We study the planar maximum coverage location problem (MCLP) with rectilinear distance and rectangular demand zones in the case where ‘partial coverage’ is allowed in its true sense, i.e., when covering part of a demand zone is allowed and the coverage accrued as a result of this is proportional to the demand of the covered part only. We pose the problem in a slightly more general form by allowing service zones to be rectangular instead of squares, thereby addressing applications in camera view‐frame selection as well. More specifically, our problem, referred to as PMCLP‐PCR (planar MCLP with partial coverage and rectangular demand and service zones), is to position a given number of rectangular service zones (SZs) on the two‐dimensional plane to (partially) cover a set of existing (possibly overlapping) rectangular demand zones (DZs) such that the total covered demand is maximized. Previous studies on (planar) MCLP have assumed binary coverage, even when nonpoint objects such as lines or polygons have been used to represent demand.

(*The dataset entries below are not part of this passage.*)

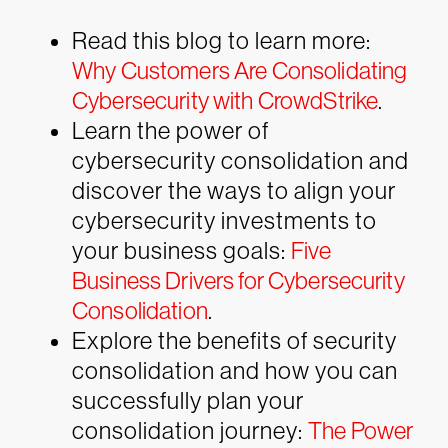
Read this blog to learn more:
Why Customers Are Consolidating
Cybersecurity with CrowdStrike
.
Learn the power of
cybersecurity consolidation and
discover the ways to align your
cybersecurity investments to
your business goals:
Five
Business Drivers for Cybersecurity
Consolidation
.
Explore the benefits of security
consolidation and how you can
successfully plan your
consolidation journey:
The Power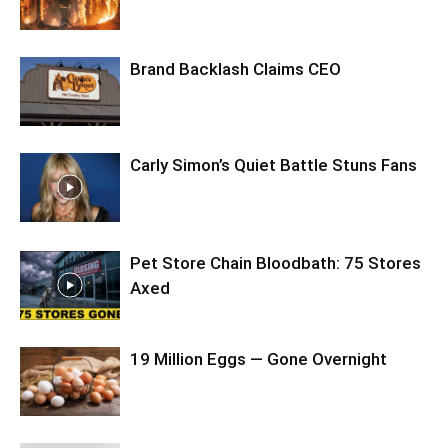
Brand Backlash Claims CEO
Carly Simon’s Quiet Battle Stuns Fans
Pet Store Chain Bloodbath: 75 Stores
Axed
19 Million Eggs — Gone Overnight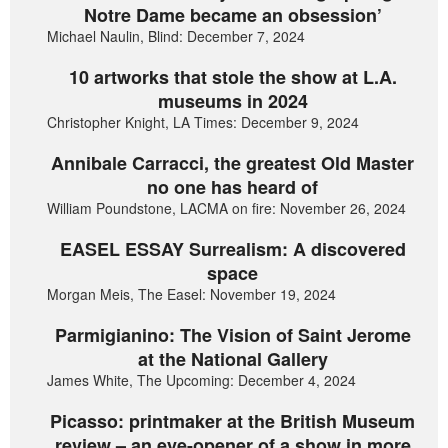
Notre Dame became an obsession’
Michael Naulin, Blind: December 7, 2024
10 artworks that stole the show at L.A.
museums in 2024
Christopher Knight, LA Times: December 9, 2024
Annibale Carracci, the greatest Old Master
no one has heard of
William Poundstone, LACMA on fire: November 26, 2024
EASEL ESSAY Surrealism: A discovered
space
Morgan Meis, The Easel: November 19, 2024
Parmigianino: The Vision of Saint Jerome
at the National Gallery
James White, The Upcoming: December 4, 2024
Picasso: printmaker at the British Museum
review – an eye-opener of a show in more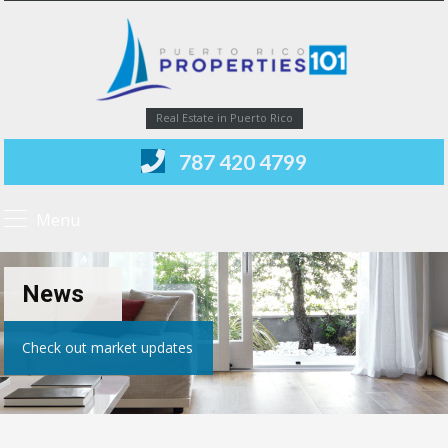
Real Estate in Puerto Rico
787 420 4799
Menu
News
Check out market updates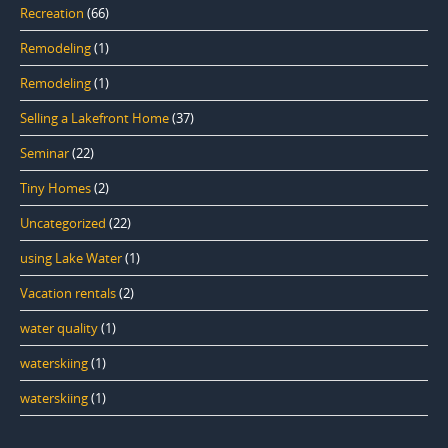
Recreation
(66)
Remodeling
(1)
Remodeling
(1)
Selling a Lakefront Home
(37)
Seminar
(22)
Tiny Homes
(2)
Uncategorized
(22)
using Lake Water
(1)
Vacation rentals
(2)
water quality
(1)
waterskiing
(1)
waterskiing
(1)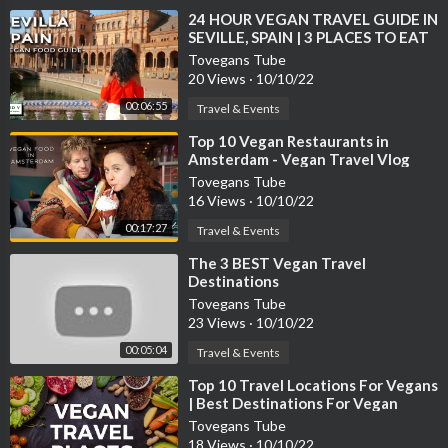
⁣24 HOUR VEGAN TRAVEL GUIDE IN
SEVILLE, SPAIN | 3 PLACES TO EAT
VEGAN FOOD AND SIGHTS TO SEE
Tovegans Tube
20 Views
·
10/10/22
00:06:55
Travel & Events
⁣Top 10 Vegan Restaurants in
Amsterdam - Vegan Travel Vlog
Tovegans Tube
16 Views
·
10/10/22
00:17:27
Travel & Events
⁣The 3 BEST Vegan Travel
Destinations
Tovegans Tube
23 Views
·
10/10/22
00:05:04
Travel & Events
⁣Top 10 Travel Locations For Vegans
| Best Destinations For Vegan
Traveler | Traveltastic
Tovegans Tube
18 Views
·
10/10/22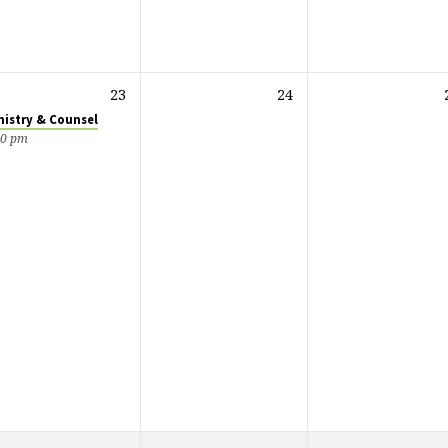
23
24
nistry & Counsel
00 pm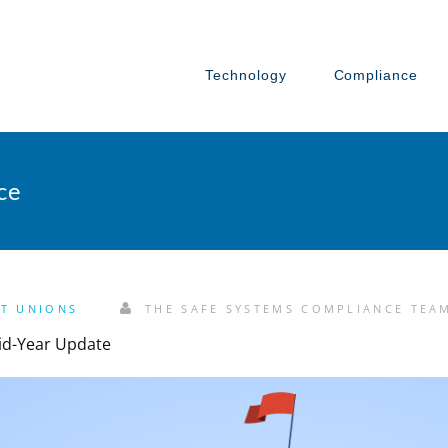
Technology
Compliance
ce
IT UNIONS
THE SAFE SYSTEMS COMPLIANCE TEA
id-Year Update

Under the binary coverage assumption, the problem can be readily formulated and solved as a binary linear program; whereas, partial coverage, although much more realistic, cannot be efficiently handled by binary linear programming, making PMCLP‐PCR much more challenging to solve. In this paper, we first prove that PMCLP‐PCR is NP‐hard if the number of SZs is part of the input. We then present an improved algorithm for the single‐SZ PMCLP‐PCR, which is at least two times faster than the existing exact plateau vertex traversal algorithm. Next, we study multi‐SZ PMCLP‐PCR for the first time and prove theoretical properties that significantly reduce the search space for solving this problem, and we present a customized branch‐and‐bound exact algorithm to solve it. Our computational experiments show that this algorithm can solve relatively large instances of multi‐SZ PMCLP‐PCR in a short time. We also propose a fast polynomial time heuristic algorithm. Having optimal solutions from our exact algorithm, we benchmark the quality of solutions obtained from our heuristic algorithm. Our results show that for all the random instances solved to optimality by our exact algorithm, our heuristic algorithm finds a solution in a fraction of a second, where its objective value is at least 91% of the optimal objective in 90% of the instances (and at least 69% of the optimal objective in all the instances).